El motete maldito

Vas a ver cómo te quito esa dolama, anunció la campesina y se inclinó sobre el hombre ajeno
  • jueves 31 de julio de 2014 - 12:00 AM

¡¡¡¡¡Subiendo, subiendo!!!!!, suplicaba Anastasia, quien andaba urgida de las caricias de su amante, José Antonio, que en voz baja decía ‘hoy no tengo ganas, solo pasé a dejarte un ñame baboso, me están volviendo loco las muelas del juicio’.

Pero su amante no estaba para contemplaciones y le ordenó subir al jorón. ¡¡¡¡Subiendo, subiendo!!!!, repitió. Poco a poco avanzaba José Antonio por la escalera de palo. Quiso arrepentirse a medio camino, pero Anastasia se lo impidió gritando ‘ni un paso atrás, aquí nadie se raja’.

Ya arriba, en el jorón, lo desvistió con urgencia y pasó su lengua anhelante sobre el cuerpo sudoroso que no respondía, dominado por la angustia del dolor. Vas a ver cómo te quito esa dolama, anunció la campesina y se inclinó sobre el hombre ajeno, quien no tardó en olvidar el dolor para disfrutar al máximo la caricia de la lengua montañera. Y los dos cholos se entregaron al goce del amor clandestino, uno de los pocos deleites y el más extendido entre la campesinada de las montañas de El Chirriscazo, donde aún la mochila no ha podido sustituir el motete, de uso cotidiano y fabricado por los propios lugareños. Son tan idénticos estos aparejos campesinos que a muchos les cuesta distinguirlos, lo que no le pasaba a Teodolinda, la mujer de José Antonio.

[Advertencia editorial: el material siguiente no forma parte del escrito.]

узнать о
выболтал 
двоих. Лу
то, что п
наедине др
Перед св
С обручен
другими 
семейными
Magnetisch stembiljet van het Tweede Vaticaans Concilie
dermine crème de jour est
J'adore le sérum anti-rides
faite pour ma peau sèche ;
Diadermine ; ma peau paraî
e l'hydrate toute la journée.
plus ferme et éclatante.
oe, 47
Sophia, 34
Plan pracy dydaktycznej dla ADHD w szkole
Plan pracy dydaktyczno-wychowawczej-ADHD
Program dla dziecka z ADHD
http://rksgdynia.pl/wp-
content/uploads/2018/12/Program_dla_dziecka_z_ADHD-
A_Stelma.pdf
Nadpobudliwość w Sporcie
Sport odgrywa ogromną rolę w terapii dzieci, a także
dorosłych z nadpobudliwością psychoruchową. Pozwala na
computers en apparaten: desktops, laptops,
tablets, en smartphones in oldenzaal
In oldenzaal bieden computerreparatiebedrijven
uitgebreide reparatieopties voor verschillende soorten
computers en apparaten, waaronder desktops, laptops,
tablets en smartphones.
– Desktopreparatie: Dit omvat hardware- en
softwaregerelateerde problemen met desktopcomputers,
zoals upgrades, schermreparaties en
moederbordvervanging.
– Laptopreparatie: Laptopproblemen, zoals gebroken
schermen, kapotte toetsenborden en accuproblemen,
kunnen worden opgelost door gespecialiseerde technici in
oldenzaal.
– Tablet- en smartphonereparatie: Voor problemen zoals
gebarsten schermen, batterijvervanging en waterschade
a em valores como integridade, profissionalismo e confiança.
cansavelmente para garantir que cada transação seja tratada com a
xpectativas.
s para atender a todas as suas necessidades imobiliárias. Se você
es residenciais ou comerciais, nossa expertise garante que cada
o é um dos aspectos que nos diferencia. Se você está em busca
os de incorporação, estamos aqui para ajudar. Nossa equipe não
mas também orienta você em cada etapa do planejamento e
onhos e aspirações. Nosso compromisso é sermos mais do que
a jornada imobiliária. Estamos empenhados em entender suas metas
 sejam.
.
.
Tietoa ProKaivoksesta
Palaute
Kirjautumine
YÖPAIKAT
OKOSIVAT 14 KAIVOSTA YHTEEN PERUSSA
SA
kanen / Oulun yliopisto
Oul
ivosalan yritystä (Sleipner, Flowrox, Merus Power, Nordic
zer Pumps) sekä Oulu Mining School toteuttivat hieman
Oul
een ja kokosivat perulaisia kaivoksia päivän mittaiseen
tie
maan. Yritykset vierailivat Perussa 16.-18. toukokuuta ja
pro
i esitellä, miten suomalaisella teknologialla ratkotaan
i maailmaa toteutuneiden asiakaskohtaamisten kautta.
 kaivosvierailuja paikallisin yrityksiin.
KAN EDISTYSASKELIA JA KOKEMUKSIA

Ella podía identificar, entre mil, el de su marido; también tenía, según ella, la habilidad íntima de reconocer cuándo había otra. ‘Solo tengo que mirarla bien, si no sale espesa es porque se la están ordeñando en otro lado’, decía.

La inquietud y la sospecha la llevaron ese día a espiar a su marido, salió de su casa sin rumbo, pero andando y andando dio con el motete de José Antonio a la orilla de un camino. Lo identificó enseguida y ya no tuvo dudas. Era Anastasia la lisa y allá fue a dar. Supo inmediatamente que estaban en el jorón y subió. Los halló reposando, pero no pudo darle ningún trompón a su marido, quien bajó con la agilidad de un gato, no así Anastasia, a la que le tocó bajar casi arrastrada por Teodolinda. Fue abajo donde se enfrascaron usando manos, uñas y dientes. Llevaban más de dos horas en una batalla cerrada, cuando llegó José Antonio acompañado del corregidor, a quien le tocaron varios arañazos al intentar separarlas. No pudo, por lo que mandó a buscar a los lugareños más robustos, los que llegaron pronto y se fajaron para apartar a las enfurecidas mujeres que no lograban ponerse de acuerdo sobre quién de las dos era la dueña absoluta de José Antonio.

Fue la matrona del pueblo la que ideó llevarlas a un centro médico porque estaban demasiado lastimadas, de manera que se organizó la comunidad y antes del atardecer ya habían bajado las dos hamacas con las heridas. ¿Las atacó el tigre?, preguntaron los doctores cuando les vieron las caras destrozadas. Silencio absoluto. ‘A ese tigre hay que mandarlo a la cárcel’, dijo un galeno entrado en años. Cuando la Policía llegó a investigar, las dos mujeres negaron haberse peleado por José Antonio. ‘Ella me robó mi ñame’, dijo Teodolinda; y Anastasia ‘confesó’ que el hambre la había obligado a tomar lo ajeno.